## Excerpted data
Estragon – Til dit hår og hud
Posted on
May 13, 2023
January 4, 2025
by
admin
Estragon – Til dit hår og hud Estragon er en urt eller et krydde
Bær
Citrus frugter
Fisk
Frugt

## Exercise requirements
Whatever lies between the line containing "Estragon – Til dit hår og hud Estragon" and the final line above, both included, must be returned exactly.

## Result
Estragon – Til dit hår og hud Estragon er en urt eller et krydde
Bær
Citrus frugter
Fisk
Frugt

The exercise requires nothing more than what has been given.